A: Her recollections are quick and seem to be automatic. When asked how she knows an answer, she says, sometimes with frustration or impatience, that she "just knows." She says she can see the event in her mind and relive it, like she's watching a movie. When asked about a particular day, she immediately gives the day of the week it fell on and describes some activity she engaged in, such as taking an exam, having lunch with a particular friend. She gives an inordinate number of details and is deliberate and calm as she recalls the sequence of events.
Q: AJ says she remembers too much. Is this a problem?
A: Her memories seem just to come pouring out, and she can't turn off the flow. She's sometimes forced to remember things that she doesn't want to think about. But she doesn't want to lose this capability because she enjoys it. It's a talent that she can talk about with friends.
Q: How have you confirmed the accuracy of her answers?
A: The significant public events are a matter of record; we fact-checked. We are able to check her personal experiences against a diary she kept from the age of 10 to 34. And her mother verified some things. She doesn't guess. On the rare occasions that she does not recall an event, she simply says that she does not remember.
Q: You put AJ through neuropsychological testing. What did that involve?
A:She was given many standardized psychological tests that assess various mental capabilities. She was asked to remember meaningful and meaningless information, visual data, things she did or did not say. She performed quite well. In some cases, she was perfect. These tests are usually given to people who might have an impairment.

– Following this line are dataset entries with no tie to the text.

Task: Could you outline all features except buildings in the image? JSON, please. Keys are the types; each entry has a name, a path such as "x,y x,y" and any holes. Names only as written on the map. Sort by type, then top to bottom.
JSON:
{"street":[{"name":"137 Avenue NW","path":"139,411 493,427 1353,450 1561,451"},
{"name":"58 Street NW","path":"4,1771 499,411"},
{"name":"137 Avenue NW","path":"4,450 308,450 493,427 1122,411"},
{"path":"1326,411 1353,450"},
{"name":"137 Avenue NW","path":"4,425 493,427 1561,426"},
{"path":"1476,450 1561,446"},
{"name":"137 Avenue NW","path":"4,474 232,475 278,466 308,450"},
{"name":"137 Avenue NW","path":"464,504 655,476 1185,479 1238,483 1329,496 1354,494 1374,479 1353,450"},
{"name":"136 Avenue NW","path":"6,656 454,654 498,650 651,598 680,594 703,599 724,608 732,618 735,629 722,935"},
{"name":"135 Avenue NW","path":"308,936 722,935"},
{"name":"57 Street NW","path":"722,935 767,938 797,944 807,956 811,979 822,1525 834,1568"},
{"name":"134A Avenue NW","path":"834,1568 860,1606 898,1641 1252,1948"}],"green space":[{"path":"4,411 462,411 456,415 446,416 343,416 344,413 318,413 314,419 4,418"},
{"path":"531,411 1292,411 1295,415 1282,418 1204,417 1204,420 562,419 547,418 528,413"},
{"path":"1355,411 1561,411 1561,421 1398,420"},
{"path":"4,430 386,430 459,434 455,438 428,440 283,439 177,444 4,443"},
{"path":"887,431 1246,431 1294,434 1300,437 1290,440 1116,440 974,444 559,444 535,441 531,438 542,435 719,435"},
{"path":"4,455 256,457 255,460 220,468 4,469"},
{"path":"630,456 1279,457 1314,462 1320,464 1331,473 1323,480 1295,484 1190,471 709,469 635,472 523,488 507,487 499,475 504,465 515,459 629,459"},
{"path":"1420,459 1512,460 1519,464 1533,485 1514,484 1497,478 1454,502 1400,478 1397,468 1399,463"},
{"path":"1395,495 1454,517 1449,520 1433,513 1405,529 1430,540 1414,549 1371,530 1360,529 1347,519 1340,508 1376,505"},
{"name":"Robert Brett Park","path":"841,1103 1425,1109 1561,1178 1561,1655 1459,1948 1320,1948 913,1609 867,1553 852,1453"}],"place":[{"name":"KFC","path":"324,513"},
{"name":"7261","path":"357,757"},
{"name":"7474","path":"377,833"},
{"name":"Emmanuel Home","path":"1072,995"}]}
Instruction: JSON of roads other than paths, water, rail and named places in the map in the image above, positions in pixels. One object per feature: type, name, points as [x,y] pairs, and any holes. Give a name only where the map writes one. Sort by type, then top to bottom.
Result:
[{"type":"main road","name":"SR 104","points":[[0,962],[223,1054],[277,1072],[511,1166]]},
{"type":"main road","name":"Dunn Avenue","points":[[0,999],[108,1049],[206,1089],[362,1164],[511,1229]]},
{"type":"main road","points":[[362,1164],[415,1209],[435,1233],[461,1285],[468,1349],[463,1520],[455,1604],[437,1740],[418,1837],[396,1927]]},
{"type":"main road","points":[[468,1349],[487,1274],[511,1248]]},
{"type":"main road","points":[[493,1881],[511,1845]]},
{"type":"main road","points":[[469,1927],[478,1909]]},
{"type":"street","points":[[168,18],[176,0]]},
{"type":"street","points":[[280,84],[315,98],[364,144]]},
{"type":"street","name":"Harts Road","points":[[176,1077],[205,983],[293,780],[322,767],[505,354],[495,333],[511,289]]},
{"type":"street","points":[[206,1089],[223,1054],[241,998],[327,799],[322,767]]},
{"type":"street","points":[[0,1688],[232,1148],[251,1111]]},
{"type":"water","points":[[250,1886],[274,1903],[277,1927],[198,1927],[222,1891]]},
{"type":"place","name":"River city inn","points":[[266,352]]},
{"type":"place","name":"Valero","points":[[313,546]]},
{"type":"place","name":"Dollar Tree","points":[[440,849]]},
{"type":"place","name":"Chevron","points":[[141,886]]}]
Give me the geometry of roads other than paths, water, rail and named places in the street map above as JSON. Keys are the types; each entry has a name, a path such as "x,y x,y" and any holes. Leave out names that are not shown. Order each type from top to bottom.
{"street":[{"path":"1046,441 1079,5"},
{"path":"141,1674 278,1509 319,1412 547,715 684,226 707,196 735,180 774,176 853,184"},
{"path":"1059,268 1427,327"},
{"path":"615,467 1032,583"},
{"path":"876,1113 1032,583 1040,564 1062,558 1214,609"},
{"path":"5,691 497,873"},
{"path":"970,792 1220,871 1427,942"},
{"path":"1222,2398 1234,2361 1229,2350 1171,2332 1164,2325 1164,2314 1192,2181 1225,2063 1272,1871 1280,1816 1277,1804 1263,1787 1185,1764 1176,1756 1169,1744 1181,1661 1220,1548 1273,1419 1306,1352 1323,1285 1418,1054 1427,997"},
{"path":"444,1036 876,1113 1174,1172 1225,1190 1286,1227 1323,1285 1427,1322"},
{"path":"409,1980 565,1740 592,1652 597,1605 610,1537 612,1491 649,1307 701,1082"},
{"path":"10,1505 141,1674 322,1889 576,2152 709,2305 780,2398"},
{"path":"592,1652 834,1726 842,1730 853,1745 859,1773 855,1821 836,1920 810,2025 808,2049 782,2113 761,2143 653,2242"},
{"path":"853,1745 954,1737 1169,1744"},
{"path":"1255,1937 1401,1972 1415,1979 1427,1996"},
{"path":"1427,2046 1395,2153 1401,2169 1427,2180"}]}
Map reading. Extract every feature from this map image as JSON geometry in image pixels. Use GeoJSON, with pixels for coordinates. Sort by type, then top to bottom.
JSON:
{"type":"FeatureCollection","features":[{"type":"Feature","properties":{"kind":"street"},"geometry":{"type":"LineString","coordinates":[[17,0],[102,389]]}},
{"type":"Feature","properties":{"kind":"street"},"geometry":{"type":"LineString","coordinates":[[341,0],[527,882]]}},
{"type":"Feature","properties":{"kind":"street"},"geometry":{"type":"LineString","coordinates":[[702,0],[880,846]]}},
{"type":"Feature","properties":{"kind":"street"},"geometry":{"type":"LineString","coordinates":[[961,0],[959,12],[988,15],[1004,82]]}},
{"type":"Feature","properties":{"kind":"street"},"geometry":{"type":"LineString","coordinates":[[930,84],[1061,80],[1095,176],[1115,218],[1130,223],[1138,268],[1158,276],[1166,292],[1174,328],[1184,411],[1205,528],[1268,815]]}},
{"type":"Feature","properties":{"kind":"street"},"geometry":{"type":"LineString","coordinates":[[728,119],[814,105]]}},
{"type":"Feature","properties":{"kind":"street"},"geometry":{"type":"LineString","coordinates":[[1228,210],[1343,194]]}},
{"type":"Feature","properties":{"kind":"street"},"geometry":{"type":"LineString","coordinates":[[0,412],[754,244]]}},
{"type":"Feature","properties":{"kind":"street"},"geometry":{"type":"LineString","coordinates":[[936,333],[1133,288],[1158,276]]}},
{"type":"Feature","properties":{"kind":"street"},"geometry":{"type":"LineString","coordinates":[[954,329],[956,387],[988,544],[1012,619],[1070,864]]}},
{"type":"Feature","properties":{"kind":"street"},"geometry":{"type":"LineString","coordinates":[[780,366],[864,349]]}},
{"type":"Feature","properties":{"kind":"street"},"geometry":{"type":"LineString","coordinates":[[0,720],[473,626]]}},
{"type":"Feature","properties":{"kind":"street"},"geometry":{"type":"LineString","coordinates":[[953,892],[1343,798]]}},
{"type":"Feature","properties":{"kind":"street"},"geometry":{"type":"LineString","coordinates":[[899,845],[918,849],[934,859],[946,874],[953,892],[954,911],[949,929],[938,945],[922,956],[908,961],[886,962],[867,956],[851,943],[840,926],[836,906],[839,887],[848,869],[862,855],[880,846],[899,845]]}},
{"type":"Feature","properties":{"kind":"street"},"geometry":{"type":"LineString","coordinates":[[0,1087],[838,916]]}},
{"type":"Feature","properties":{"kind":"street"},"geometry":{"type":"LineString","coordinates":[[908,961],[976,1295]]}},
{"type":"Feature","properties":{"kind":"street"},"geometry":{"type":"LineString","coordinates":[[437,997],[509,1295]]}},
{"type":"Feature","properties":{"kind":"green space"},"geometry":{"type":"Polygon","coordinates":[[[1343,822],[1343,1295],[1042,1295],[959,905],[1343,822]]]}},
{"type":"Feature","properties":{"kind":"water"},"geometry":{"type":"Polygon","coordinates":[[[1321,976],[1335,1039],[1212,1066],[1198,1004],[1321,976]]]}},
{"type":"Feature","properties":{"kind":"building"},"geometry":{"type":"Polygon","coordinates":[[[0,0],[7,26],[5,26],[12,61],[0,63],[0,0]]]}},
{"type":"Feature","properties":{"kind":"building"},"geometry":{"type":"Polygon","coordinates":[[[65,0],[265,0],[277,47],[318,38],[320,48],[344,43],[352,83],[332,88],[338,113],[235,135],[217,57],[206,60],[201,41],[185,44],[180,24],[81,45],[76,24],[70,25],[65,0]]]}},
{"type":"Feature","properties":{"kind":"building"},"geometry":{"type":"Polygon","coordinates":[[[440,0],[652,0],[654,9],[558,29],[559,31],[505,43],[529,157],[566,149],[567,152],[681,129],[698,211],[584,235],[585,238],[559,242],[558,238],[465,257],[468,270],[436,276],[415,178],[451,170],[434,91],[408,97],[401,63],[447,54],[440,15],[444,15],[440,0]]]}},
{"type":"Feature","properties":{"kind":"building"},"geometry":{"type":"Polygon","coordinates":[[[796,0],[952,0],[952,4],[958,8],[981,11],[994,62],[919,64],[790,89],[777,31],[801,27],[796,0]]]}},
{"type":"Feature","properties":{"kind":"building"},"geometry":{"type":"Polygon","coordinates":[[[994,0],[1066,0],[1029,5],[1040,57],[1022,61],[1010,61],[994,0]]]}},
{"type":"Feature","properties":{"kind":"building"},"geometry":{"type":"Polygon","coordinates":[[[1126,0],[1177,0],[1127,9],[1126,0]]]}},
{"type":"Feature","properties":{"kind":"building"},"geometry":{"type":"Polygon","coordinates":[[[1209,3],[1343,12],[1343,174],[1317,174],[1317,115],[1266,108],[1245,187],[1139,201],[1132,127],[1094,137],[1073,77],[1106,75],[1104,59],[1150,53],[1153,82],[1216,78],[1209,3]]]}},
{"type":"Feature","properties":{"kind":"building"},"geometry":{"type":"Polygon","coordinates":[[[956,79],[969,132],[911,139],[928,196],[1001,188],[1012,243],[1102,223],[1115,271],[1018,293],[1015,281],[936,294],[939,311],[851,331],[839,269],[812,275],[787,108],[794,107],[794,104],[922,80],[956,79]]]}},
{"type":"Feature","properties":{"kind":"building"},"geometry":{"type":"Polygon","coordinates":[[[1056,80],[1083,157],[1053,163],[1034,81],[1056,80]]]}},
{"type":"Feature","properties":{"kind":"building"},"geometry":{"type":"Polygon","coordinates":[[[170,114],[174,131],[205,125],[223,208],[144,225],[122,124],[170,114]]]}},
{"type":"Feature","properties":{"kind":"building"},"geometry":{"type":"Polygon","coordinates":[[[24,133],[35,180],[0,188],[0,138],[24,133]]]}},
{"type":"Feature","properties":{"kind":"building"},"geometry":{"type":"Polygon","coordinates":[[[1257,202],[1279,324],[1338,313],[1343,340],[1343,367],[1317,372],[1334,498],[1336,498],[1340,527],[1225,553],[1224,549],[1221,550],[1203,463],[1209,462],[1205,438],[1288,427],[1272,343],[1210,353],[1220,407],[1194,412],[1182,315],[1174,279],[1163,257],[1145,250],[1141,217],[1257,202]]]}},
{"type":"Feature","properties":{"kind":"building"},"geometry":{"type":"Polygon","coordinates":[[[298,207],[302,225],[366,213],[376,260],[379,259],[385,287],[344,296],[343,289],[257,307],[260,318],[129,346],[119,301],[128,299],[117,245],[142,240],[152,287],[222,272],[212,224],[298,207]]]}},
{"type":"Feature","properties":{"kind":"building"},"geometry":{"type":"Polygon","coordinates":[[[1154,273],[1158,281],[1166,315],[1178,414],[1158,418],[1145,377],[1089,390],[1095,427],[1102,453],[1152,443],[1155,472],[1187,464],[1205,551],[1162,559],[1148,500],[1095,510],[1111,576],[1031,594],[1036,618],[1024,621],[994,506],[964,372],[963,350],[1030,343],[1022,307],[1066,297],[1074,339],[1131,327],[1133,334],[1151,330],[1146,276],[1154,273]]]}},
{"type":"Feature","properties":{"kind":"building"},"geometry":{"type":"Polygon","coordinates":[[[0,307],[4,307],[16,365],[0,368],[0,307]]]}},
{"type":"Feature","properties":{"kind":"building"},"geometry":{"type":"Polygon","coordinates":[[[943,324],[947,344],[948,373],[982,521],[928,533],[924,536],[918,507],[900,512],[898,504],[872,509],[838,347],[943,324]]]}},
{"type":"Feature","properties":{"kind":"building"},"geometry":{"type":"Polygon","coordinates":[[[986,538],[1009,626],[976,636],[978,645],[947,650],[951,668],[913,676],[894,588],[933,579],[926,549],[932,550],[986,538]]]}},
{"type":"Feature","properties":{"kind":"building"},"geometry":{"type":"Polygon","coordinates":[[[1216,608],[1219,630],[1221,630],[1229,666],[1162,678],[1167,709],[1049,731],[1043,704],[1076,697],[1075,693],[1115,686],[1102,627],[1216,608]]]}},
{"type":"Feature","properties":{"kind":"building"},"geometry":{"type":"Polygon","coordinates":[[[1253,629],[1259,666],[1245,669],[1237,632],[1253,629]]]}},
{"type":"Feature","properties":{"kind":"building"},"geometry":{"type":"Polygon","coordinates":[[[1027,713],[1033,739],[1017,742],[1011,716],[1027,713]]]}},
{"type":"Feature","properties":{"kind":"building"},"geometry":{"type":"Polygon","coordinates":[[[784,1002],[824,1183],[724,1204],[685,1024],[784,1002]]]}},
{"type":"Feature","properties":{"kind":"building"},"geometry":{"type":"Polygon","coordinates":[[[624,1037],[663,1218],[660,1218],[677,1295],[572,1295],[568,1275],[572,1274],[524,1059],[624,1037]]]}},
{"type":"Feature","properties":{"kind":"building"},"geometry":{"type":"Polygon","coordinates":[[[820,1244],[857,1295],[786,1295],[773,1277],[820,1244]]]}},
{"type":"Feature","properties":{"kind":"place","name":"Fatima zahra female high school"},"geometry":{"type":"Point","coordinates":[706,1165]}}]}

Q: Your Neurocase paper says some people have "superior memories." What does that mean, and does that sum up AJ's "gift"?
A: Some people have trained themselves exceptionally well to remember specific kinds of information, such as a string of digits presented only once. Other individuals (only two published cases) appear to have the capacity to remember novel information, such as rows and columns of numbers that were presented only once, and remember them for a long time. AJ's ability is different; she has extraordinarily strong memory of daily personal experiences as well as public events. The odd thing is she hated studying history. And she's not especially good at rote memorization.
Q: Do you find that odd?
A:Yes. That is one reason we've spent dozens of hours over many years studying her.
Q: Have you examined the anatomy of her brain?
A:Not yet. We've spent a lot of time trying to figure out how to study her because she's so unique. But we plan to do an MRI of her brain, probably within the next six months.
Q: At times, AJ has struggled with depression and has taken antidepressants. Is it possible the drugs affected her memory?
A:We do not know, but we think it unlikely. Antidepressant drugs are more likely to impair memory.
Q: Do you consider AJ's special abilities to be a gift or a burden?
A: From our view, it would appear to be an ability of considerable value. She does not generally regard it as such. However, although it clearly bothers her to be remembering a myriad of details on a routine basis, she says that she would not like to lose this ability.
Q: Is there anything in particular she remembered that just amazed you?
A:Yes. She readily and accurately recalled the specific dates, and days of the week, of every day she spent with us for the many interviews (over almost 6 years), as well as the weather on each day and many details occurring at the times of the interviews.
Q: With a memory like this, would AJ do well on the TV program "Jeopardy"?
A:Yes, but only on topics that interest her. She could probably make a lot of money.